Segundo Rodrigo Pinheiro, alguns programas municipais de aids poderão ser extintos e, sem verba carimbada, a situação vai piorar cada vez mais. “Corremos o risco de ter no Brasil uma epidemia generalizada. A saída, por enquanto, será acompanhar nos municípios como os recursos vêm sendo aplicados. Mas vale lembrar que o orçamento de 2018 foi pactuado no ano passado e as novas regras só passarão a valer em 2019″.
O ativista propôs ainda que seja criado no estado de São Paulo uma portaria que garanta o recurso especifico para a aids. “Não podemos aceitar retrocessos na saúde. Já estamos nos mobilizando, junto as Frentes Parlamentar Mista de Enfrentamento às DST/HIV/Aids, para reverter a situação aqui e a nível nacional.”
Também presente na reunião, a coordenadora-adjunta do Programa Estadual de DST/Aids de São Paulo, Maria Clara Gianna, avaliou que “o debate nos trouxe novos entendimentos sobre a portaria. Temos clareza que é importante continuar investindo em conversas com as Secretarias Municipais de Saúde, temos que pactuar.”
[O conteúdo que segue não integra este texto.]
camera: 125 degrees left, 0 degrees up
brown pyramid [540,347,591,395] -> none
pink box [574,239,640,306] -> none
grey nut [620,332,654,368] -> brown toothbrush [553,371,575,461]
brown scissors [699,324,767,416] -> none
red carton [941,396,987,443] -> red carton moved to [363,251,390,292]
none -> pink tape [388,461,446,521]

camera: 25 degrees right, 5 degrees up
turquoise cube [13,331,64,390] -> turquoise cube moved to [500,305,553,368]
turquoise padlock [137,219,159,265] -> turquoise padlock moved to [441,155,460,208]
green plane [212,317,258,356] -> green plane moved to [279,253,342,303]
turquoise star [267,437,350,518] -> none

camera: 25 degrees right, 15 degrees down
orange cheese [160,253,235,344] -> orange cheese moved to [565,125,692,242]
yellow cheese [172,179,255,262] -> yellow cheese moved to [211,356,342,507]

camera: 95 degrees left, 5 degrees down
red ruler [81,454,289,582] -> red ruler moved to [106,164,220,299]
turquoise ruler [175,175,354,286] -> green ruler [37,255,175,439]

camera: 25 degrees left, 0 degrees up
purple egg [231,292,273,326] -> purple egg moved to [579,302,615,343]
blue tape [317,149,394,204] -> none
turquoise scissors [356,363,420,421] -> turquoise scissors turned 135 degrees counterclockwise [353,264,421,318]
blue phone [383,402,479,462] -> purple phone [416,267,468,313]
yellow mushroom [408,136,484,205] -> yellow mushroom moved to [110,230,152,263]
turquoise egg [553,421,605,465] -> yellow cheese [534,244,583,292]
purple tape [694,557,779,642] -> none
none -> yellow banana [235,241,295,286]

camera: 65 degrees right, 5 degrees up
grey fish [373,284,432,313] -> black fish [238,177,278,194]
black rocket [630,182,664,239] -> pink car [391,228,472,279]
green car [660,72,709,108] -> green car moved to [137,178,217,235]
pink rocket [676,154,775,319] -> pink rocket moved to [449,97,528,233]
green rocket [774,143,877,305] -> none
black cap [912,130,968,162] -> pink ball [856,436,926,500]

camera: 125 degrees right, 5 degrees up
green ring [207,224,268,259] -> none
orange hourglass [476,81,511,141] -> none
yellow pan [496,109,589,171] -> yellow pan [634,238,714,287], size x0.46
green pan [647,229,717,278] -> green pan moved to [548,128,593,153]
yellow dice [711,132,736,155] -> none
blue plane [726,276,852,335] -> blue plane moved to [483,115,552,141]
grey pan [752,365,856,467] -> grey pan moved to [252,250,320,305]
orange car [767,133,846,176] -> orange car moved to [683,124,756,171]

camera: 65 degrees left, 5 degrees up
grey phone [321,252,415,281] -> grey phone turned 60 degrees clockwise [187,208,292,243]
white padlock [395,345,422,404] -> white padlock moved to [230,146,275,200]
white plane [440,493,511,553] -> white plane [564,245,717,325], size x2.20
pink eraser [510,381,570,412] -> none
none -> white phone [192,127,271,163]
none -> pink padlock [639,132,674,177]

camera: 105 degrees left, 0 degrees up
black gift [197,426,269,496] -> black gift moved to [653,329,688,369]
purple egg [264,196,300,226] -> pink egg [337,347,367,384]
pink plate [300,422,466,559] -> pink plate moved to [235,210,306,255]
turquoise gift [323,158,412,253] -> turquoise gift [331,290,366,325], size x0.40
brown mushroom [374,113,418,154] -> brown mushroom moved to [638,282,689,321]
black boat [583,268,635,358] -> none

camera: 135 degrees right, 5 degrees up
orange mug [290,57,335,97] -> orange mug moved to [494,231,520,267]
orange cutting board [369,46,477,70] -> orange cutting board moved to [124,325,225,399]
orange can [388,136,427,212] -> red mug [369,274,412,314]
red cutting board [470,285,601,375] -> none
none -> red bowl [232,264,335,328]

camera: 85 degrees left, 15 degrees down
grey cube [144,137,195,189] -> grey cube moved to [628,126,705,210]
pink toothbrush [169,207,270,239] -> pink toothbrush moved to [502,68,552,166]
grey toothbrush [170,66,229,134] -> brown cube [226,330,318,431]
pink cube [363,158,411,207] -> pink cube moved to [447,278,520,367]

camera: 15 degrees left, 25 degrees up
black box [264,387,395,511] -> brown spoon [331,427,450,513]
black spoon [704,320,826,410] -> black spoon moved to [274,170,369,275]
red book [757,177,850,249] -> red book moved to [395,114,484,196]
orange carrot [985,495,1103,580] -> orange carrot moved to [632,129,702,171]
Questionada sobre os prejuízos que a falta de verba pode trazer para a aids, Maria Clara disse: “Já conseguimos identificar que alguns municípios estão com um entendimento equivocado da utilização de recursos, ainda não dá para quantificar, mas sabemos que há coordenações menos estruturadas. O que precisa ficar claro é que o recurso da aids é muito importante para o desenvolvimento das ações em todo estado e a Secretaria Estadual tem o entendimento da importância da manutenção dos recursos.”
Medicamentos
Outro assunto debatido foi sobre o estoque de antirretrovirais no estado. De acordo com a infectologista MylvaFonsi, do Programa Estadual de DST/Aids de São Paulo, não há medicamentos em falta, mas quatro drogas estão com estoque baixo, para um mês: o 3 em 1, o biovir, o abacavir solução oral e o ritonavir solução oral.
“O Departamento de IST/Aids emitiu, nesta semana, uma nota sobre o 3 em 1. Caso o estoque fique zerado, fomos orientados a fornecer o 2 em 1 + efavirenz. ”
Sobre o biovir, foi dito que o estoque será normalizado na próxima semana.